The idea is that well-established companies don’t innovate—they maintain.  When they need innovation, they buy a startup company that looks promising.  Venture capitalists invest in highly speculative innovations, while the stock market invests in stable companies that mainly do maintenance rather than innovation.

Steven Dubner, the podcast author, says

Not often, but once in awhile, I take the time to marvel at the fact that so many people do so much work behind the scenes to keep the world humming. Whether it’s the internet, the roads, the electricity grid, you name it. Of course it’s easy to point out the failures—they’re visible, whereas the bulk of maintenance is practically invisible. But, in praise of maintenance, let me just say this: it’s necessary work; it’s hard work; and for people like me, who are always in a hurry to make the next new thing, it can be really unappealing work.

Although the podcast was talking mainly about infrastructure maintenance (both civil engineering and cyber infrastructure), I like Mark Guzdial’s approach of looking at engineering education, which has started stressing entrepreneurship.

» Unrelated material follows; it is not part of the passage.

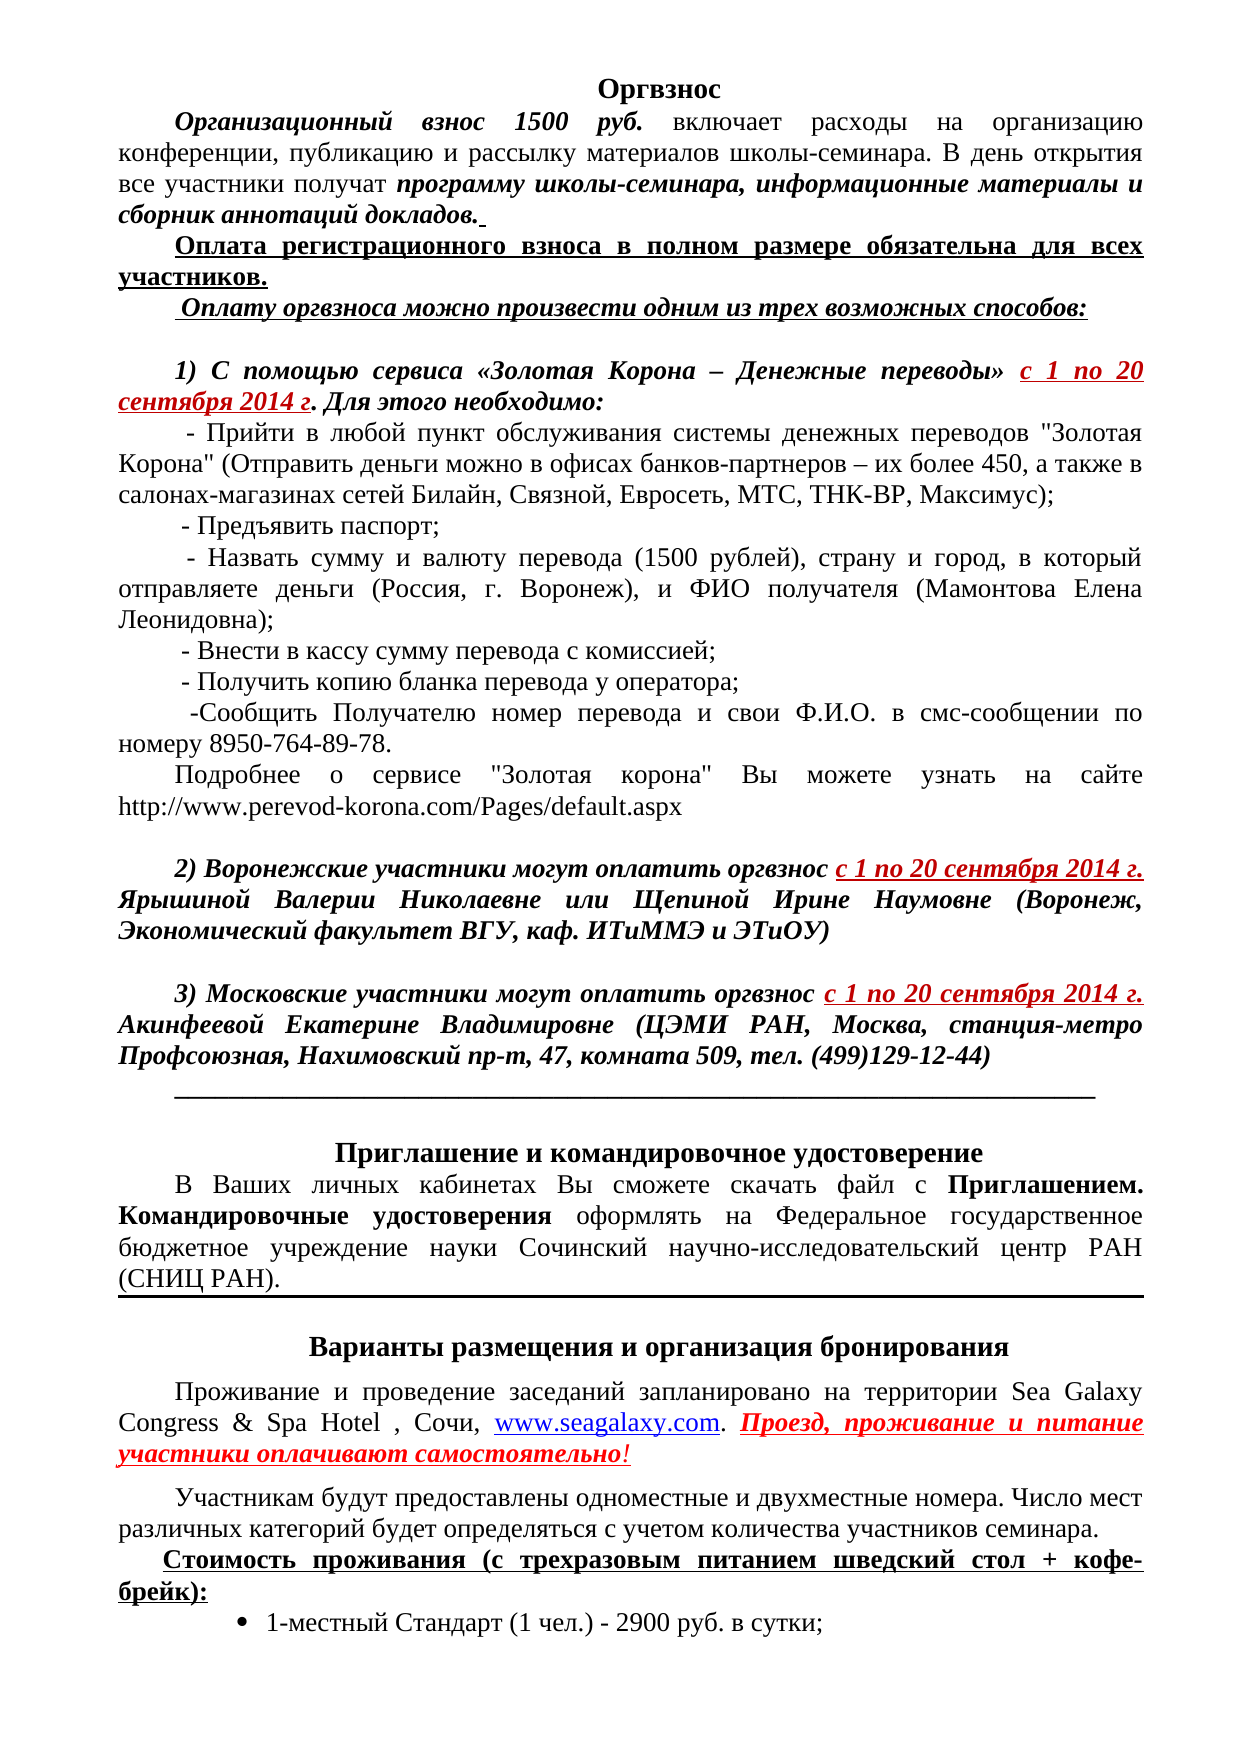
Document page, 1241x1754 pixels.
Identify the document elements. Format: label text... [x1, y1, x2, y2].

Two decades ago, entrepreneurship was a minor add-on to engineering education.  A few engineers were expected to form startups, but they were mostly on their own—it was a path only for highly motivated individuals, not seen as a dominant form of employment. Now every engineering school seems to push entrepreneurship at its students, as if working for someone else is some sort of failure.

For faculty, this push is often a “do-as-I-say-not-as-I-do” admonition:

The fraction of start-up owners among recent graduates is 6.4% for all universities and colleges and 5.2% for top-rated schools. These fractions are several times higher than the fraction of start-up owners among faculty, which is 1.3% for all schools and 1.6% for top-rated schools. Indeed, start-ups by recent graduates outnumber start-ups by faculty by a factor of 24.3 among all colleges and universities and by a factor of 11.7 when looking only at “top-rated schools”. []
Now 6.4% of graduates owning start-ups is a pretty large number of students, so there is reason to make entrepreneurship instruction widely available, but apparently 94.6% of students are not going to be owners of start-ups, so there needs to be more emphasis on the sort of maintenance work that is the bread-and-butter of any industry.
(Before someone calls me on it, I’m aware that my 94.6% figure is bogus—the 6.4% figure was based on current owners of start-ups, not eventual owners of start-ups.  I suspect that the number of eventual entrepreneurs may be double or even triple the reported figure, which still leaves over 80% of the students never owning start-ups.)
So the traditional engineering education, which prepared students about equally for new design and for maintenance of existing systems, is still much needed.  How should we be shaping our curricula to meet both sets of needs? How do we get the message to students that innovation is only a small part of the real job, particularly when the media is putting so much emphasis on “innovation” and “disruption”?